Itemized modification records:
□ □ □ □
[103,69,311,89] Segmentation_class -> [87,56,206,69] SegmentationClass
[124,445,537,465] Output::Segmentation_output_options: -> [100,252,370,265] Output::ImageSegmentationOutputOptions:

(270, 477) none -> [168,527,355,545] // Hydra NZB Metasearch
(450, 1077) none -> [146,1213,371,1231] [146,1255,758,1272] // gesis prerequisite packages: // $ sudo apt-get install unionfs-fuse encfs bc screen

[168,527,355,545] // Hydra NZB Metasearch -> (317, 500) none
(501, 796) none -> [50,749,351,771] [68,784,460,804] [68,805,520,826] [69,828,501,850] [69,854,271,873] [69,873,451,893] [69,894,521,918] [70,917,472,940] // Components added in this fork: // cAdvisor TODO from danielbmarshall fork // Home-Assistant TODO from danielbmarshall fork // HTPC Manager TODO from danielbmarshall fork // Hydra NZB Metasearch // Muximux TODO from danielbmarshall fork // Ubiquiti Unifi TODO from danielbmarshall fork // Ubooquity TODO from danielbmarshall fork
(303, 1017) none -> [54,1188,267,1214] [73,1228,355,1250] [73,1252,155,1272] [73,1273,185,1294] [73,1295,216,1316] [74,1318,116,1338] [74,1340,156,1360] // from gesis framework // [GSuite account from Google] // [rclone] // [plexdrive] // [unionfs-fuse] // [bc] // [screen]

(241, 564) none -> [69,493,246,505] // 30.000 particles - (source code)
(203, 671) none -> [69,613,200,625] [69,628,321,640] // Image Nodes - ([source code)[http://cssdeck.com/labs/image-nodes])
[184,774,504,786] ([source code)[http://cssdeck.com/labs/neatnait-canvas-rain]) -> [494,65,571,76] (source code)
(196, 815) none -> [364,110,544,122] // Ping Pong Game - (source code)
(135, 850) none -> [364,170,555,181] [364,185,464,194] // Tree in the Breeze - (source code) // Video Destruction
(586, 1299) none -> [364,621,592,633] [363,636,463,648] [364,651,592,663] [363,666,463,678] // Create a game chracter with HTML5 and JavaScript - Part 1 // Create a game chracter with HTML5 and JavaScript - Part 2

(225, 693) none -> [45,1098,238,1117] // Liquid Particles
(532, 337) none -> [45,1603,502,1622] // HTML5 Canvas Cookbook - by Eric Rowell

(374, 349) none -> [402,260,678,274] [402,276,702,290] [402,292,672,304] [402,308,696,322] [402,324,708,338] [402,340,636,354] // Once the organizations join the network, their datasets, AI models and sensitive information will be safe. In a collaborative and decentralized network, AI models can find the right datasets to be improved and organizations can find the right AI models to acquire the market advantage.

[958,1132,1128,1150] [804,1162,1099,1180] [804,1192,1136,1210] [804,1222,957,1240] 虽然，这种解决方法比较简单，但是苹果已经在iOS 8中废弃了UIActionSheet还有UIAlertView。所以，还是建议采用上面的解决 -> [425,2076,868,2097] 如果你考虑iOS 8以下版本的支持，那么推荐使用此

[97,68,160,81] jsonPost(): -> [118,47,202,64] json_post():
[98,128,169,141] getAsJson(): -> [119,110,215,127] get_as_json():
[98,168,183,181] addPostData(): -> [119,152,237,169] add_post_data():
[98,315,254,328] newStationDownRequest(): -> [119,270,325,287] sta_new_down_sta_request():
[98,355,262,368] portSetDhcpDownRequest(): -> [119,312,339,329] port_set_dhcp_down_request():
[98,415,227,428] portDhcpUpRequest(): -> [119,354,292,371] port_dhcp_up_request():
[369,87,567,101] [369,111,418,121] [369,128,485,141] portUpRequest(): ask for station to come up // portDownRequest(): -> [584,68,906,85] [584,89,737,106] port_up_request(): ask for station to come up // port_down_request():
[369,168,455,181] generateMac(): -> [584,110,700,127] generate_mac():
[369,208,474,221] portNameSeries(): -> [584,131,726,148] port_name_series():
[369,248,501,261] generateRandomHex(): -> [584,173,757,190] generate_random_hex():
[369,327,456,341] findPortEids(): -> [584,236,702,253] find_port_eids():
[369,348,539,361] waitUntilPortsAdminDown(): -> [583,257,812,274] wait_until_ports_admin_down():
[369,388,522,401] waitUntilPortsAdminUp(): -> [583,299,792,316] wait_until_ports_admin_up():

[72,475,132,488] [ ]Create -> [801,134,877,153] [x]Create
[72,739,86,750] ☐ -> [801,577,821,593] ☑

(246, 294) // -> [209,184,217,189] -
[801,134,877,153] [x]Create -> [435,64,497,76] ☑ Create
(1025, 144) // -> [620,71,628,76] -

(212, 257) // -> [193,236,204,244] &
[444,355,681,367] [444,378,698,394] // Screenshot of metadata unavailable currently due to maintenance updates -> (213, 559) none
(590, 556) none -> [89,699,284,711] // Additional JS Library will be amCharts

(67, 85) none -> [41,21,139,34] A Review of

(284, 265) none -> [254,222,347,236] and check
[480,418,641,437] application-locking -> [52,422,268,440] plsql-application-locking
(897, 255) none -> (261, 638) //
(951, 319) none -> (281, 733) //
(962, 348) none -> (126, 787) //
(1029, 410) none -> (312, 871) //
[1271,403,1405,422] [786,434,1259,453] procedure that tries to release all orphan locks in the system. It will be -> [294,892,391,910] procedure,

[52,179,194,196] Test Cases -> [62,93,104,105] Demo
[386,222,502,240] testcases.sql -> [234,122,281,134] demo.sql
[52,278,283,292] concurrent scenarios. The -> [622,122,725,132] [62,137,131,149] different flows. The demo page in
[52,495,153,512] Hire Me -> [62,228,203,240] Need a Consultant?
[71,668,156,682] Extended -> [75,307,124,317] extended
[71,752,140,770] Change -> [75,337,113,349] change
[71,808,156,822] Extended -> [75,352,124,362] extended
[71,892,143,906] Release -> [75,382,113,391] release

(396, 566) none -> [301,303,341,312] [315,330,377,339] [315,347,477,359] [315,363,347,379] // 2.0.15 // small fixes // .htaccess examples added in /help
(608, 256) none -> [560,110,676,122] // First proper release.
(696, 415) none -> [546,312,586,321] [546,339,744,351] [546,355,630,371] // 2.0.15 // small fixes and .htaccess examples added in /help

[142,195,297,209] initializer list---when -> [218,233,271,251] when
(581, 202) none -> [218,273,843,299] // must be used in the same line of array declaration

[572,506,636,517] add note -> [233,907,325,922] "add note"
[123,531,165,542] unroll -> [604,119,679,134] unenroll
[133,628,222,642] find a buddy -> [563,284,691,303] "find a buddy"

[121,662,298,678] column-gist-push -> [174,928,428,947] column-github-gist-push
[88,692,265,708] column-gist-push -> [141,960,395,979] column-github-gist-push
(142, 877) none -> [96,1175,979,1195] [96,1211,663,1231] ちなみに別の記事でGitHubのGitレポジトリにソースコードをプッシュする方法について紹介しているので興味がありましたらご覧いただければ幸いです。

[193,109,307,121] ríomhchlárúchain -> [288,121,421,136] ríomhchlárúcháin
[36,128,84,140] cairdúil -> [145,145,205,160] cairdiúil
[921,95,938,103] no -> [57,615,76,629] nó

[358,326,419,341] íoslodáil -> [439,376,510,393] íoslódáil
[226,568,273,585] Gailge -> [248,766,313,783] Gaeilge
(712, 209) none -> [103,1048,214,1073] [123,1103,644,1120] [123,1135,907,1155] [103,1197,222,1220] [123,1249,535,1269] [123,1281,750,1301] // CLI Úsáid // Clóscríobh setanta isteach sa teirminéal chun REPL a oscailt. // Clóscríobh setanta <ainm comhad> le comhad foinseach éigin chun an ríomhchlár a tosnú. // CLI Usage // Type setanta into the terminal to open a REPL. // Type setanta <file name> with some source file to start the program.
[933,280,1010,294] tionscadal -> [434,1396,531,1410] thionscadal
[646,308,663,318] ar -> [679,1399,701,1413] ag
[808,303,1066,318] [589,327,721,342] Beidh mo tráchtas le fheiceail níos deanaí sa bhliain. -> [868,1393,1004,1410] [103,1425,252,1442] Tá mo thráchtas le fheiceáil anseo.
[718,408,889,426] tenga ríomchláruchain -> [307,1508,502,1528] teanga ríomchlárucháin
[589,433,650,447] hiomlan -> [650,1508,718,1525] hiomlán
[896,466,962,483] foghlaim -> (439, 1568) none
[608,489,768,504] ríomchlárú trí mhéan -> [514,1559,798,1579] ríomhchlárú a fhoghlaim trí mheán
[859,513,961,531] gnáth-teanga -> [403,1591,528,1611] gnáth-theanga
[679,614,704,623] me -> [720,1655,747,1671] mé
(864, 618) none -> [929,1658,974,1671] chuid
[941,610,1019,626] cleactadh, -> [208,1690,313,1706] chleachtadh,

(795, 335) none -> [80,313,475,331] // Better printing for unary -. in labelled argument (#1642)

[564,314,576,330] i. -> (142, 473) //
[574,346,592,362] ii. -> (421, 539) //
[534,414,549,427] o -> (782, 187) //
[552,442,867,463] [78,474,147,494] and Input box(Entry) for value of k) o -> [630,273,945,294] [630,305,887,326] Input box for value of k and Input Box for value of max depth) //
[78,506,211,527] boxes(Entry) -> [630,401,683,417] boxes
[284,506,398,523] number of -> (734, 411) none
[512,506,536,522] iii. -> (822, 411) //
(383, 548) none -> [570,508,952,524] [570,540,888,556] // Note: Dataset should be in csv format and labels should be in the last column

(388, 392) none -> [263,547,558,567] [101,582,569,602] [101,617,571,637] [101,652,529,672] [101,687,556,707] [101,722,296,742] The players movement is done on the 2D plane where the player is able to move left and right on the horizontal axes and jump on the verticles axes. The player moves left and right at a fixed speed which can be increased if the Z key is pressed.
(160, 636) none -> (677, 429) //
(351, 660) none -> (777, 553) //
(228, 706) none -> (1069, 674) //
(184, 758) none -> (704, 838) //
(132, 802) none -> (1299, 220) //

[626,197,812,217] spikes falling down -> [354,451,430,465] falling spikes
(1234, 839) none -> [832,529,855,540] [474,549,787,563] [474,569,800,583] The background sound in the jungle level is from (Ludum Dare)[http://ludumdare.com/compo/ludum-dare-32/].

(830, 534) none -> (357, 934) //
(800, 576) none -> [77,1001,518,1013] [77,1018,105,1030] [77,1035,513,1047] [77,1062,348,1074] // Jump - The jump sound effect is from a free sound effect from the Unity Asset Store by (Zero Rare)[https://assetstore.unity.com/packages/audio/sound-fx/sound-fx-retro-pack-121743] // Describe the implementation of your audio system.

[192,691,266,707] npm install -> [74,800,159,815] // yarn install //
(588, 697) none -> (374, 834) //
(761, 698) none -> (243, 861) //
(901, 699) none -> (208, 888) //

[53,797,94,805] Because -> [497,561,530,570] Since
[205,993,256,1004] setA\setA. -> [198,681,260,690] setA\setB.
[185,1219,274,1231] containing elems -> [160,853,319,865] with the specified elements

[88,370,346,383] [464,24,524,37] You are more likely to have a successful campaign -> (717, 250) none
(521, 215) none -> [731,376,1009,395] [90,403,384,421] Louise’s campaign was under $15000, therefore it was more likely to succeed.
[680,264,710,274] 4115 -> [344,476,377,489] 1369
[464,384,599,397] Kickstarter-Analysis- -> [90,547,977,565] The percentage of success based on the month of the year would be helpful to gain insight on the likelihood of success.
□ □ □ □
Return each line of the records above in which the word "packages" occurs.

### FINISHED TASK
(450, 1077) none -> [146,1213,371,1231] [146,1255,758,1272] // gesis prerequisite packages: // $ sudo apt-get install unionfs-fuse encfs bc screen
(800, 576) none -> [77,1001,518,1013] [77,1018,105,1030] [77,1035,513,1047] [77,1062,348,1074] // Jump - The jump sound effect is from a free sound effect from the Unity Asset Store by (Zero Rare)[https://assetstore.unity.com/packages/audio/sound-fx/sound-fx-retro-pack-121743] // Describe the implementation of your audio system.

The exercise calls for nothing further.